Ask for references from other NPs they’ve worked with. A five-minute conversation with a current or former collaborator will tell you more than any interview.
Key Contract Terms to Negotiate
Your collaboration agreement is a legal document that state regulators can request at any time. It needs to be thorough. At minimum, it should cover:
The scope of the physician’s oversight, including how they’ll be available for consultation (on-site, phone, email, secure messaging) and the specific chart review schedule your state requires. A sample agreement from Kaleida Health, for instance, specifies that a representative sample of patient records will be reviewed every three months, with summarized results signed by both parties and kept at the NP’s practice site for regulatory inspection.
Termination terms matter more than most NPs realize.

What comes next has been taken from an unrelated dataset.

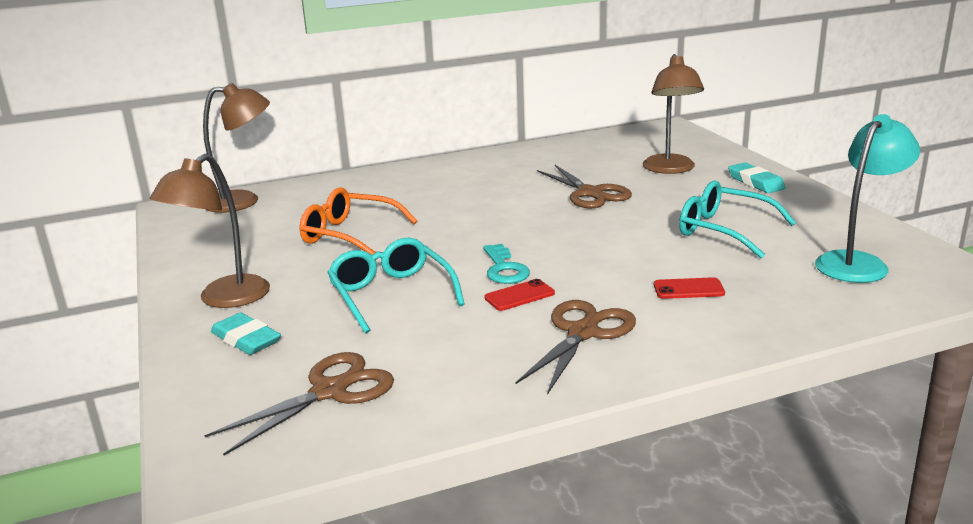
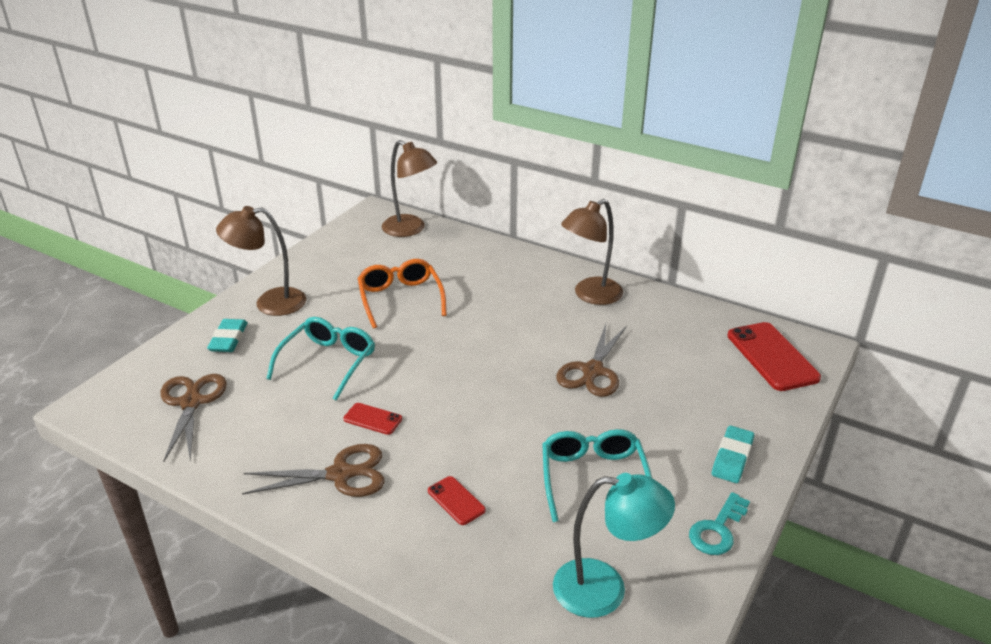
camera: 50 degrees right, 10 degrees up
brown scissors [205,352,394,455] -> brown scissors turned 105 degrees counterclockwise [160,374,227,462]
turquoise key [483,244,530,284] -> turquoise key moved to [689,492,750,555]
brown lamp [643,54,704,174] -> brown lamp moved to [561,199,623,305]
none -> red phone [727,322,821,391]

If the physician can end the agreement with no notice, you could be forced to stop seeing patients overnight in a state that requires active collaboration. Push for a 60- to 90-day termination notice period so you have time to find a replacement. Clarify what happens to ongoing patient care during the transition.

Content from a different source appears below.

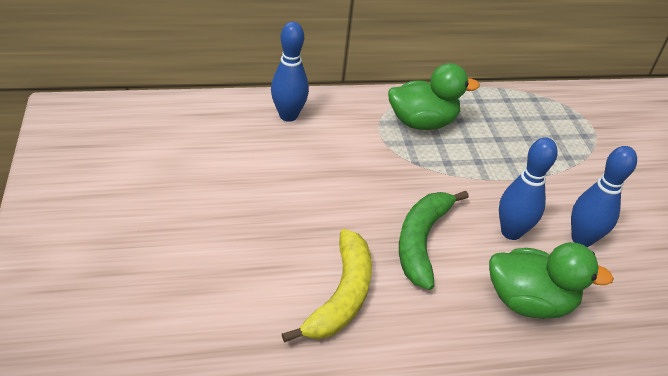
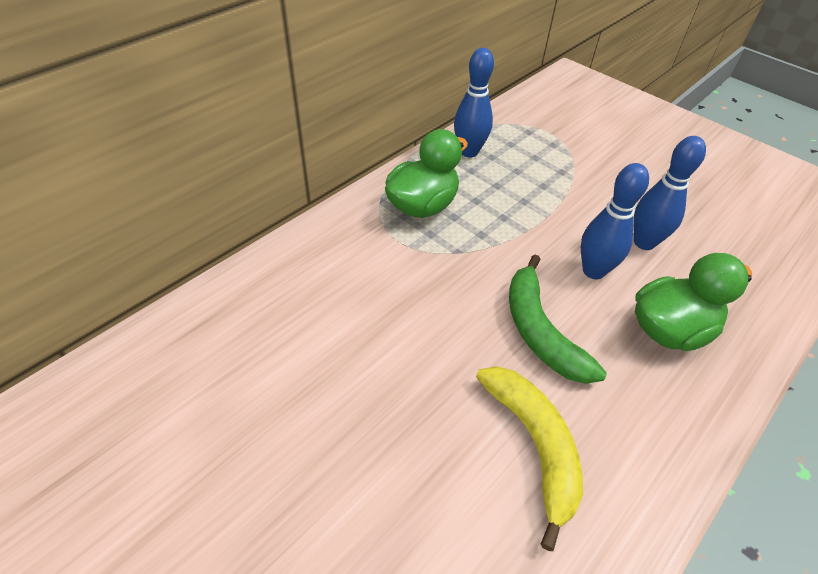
camera: 35 degrees left, 5 degrees up
blue bowling pin [271,22,309,122] -> blue bowling pin moved to [454,48,494,157]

Liability and indemnification language should be reviewed by a healthcare attorney. Some agreements include clauses that protect the NP from liability arising from the collaborating physician’s clinical decisions, but many template agreements leave this out entirely. Don’t assume it’s covered. Compensation structure, payment schedule, and what happens if either party wants to renegotiate fees should all be in writing.
Finally, build in a process for resolving clinical disagreements. In a well-structured agreement, there’s a clear chain for what happens when the NP and physician disagree on a treatment decision. Without this, conflicts can stall patient care or create legal exposure for both parties.
Tips for Rural and Underserved Areas
If you’re practicing in a rural area, the geographic distance caps in some states can make finding a local collaborator genuinely difficult. A few strategies help. First, check whether your area qualifies as a Health Professional Shortage Area (HPSA), since some states relax distance requirements in shortage zones. Missouri, for example, applies its 30-mile rule only outside HPSAs.
Telehealth-friendly collaboration is another option where state law permits. Some states allow the collaborating physician to fulfill their oversight duties entirely through electronic communication, chart review software, and video calls, eliminating the geographic constraint. Matching platforms like APRN Match are designed with this model in mind, connecting NPs with physicians across state lines where regulations allow.
If neither of those options works, consider reaching out to physicians at the nearest critical access hospital or federally qualified health center. These providers often understand the staffing realities of rural practice and may be more open to collaboration arrangements than private practice physicians who have never worked outside urban settings.